## EXERCISE REQUIREMENTS
Every line of the listing that follows must be written out unchanged.

## DATA TO USE
■ ■ ■ ■
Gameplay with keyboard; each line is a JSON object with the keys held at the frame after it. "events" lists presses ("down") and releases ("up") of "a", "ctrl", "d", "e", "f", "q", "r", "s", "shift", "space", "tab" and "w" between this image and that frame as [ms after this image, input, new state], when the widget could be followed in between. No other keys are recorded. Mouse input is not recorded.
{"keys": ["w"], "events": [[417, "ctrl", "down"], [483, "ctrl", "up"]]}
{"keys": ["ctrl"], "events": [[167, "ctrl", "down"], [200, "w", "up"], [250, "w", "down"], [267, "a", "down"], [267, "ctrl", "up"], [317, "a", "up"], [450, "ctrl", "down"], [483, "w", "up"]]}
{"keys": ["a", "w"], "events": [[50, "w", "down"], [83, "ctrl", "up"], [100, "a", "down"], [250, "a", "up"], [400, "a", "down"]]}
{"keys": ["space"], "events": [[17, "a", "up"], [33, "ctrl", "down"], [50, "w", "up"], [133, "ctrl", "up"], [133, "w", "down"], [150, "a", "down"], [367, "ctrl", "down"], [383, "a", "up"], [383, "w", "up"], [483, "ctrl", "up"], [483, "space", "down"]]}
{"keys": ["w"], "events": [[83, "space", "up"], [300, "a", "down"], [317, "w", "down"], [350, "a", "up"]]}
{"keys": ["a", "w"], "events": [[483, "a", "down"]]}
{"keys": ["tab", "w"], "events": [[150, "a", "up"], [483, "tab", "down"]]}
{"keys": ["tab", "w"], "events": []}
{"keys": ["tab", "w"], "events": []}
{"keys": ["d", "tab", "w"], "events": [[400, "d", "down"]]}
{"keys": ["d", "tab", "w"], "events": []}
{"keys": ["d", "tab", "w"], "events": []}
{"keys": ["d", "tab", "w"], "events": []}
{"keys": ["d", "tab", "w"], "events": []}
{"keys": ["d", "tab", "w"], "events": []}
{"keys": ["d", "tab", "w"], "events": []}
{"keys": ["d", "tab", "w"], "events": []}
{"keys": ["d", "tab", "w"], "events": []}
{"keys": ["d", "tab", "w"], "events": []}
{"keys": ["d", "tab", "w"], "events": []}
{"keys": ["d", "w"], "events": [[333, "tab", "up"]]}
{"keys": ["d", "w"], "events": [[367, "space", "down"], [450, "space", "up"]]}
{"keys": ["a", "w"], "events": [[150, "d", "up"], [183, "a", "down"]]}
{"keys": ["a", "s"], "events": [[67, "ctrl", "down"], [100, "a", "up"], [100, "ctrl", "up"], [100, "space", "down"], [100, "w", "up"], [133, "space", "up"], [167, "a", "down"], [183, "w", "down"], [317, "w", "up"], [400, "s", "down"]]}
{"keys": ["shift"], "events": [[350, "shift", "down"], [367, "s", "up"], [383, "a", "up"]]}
■ ■ ■ ■
## SOLUTION TO THIS TASK
Gameplay with keyboard; each line is a JSON object with the keys held at the frame after it. "events" lists presses ("down") and releases ("up") of "a", "ctrl", "d", "e", "f", "q", "r", "s", "shift", "space", "tab" and "w" between this image and that frame as [ms after this image, input, new state], when the widget could be followed in between. No other keys are recorded. Mouse input is not recorded.
{"keys": ["w"], "events": [[417, "ctrl", "down"], [483, "ctrl", "up"]]}
{"keys": ["ctrl"], "events": [[167, "ctrl", "down"], [200, "w", "up"], [250, "w", "down"], [267, "a", "down"], [267, "ctrl", "up"], [317, "a", "up"], [450, "ctrl", "down"], [483, "w", "up"]]}
{"keys": ["a", "w"], "events": [[50, "w", "down"], [83, "ctrl", "up"], [100, "a", "down"], [250, "a", "up"], [400, "a", "down"]]}
{"keys": ["space"], "events": [[17, "a", "up"], [33, "ctrl", "down"], [50, "w", "up"], [133, "ctrl", "up"], [133, "w", "down"], [150, "a", "down"], [367, "ctrl", "down"], [383, "a", "up"], [383, "w", "up"], [483, "ctrl", "up"], [483, "space", "down"]]}
{"keys": ["w"], "events": [[83, "space", "up"], [300, "a", "down"], [317, "w", "down"], [350, "a", "up"]]}
{"keys": ["a", "w"], "events": [[483, "a", "down"]]}
{"keys": ["tab", "w"], "events": [[150, "a", "up"], [483, "tab", "down"]]}
{"keys": ["tab", "w"], "events": []}
{"keys": ["tab", "w"], "events": []}
{"keys": ["d", "tab", "w"], "events": [[400, "d", "down"]]}
{"keys": ["d", "tab", "w"], "events": []}
{"keys": ["d", "tab", "w"], "events": []}
{"keys": ["d", "tab", "w"], "events": []}
{"keys": ["d", "tab", "w"], "events": []}
{"keys": ["d", "tab", "w"], "events": []}
{"keys": ["d", "tab", "w"], "events": []}
{"keys": ["d", "tab", "w"], "events": []}
{"keys": ["d", "tab", "w"], "events": []}
{"keys": ["d", "tab", "w"], "events": []}
{"keys": ["d", "tab", "w"], "events": []}
{"keys": ["d", "w"], "events": [[333, "tab", "up"]]}
{"keys": ["d", "w"], "events": [[367, "space", "down"], [450, "space", "up"]]}
{"keys": ["a", "w"], "events": [[150, "d", "up"], [183, "a", "down"]]}
{"keys": ["a", "s"], "events": [[67, "ctrl", "down"], [100, "a", "up"], [100, "ctrl", "up"], [100, "space", "down"], [100, "w", "up"], [133, "space", "up"], [167, "a", "down"], [183, "w", "down"], [317, "w", "up"], [400, "s", "down"]]}
{"keys": ["shift"], "events": [[350, "shift", "down"], [367, "s", "up"], [383, "a", "up"]]}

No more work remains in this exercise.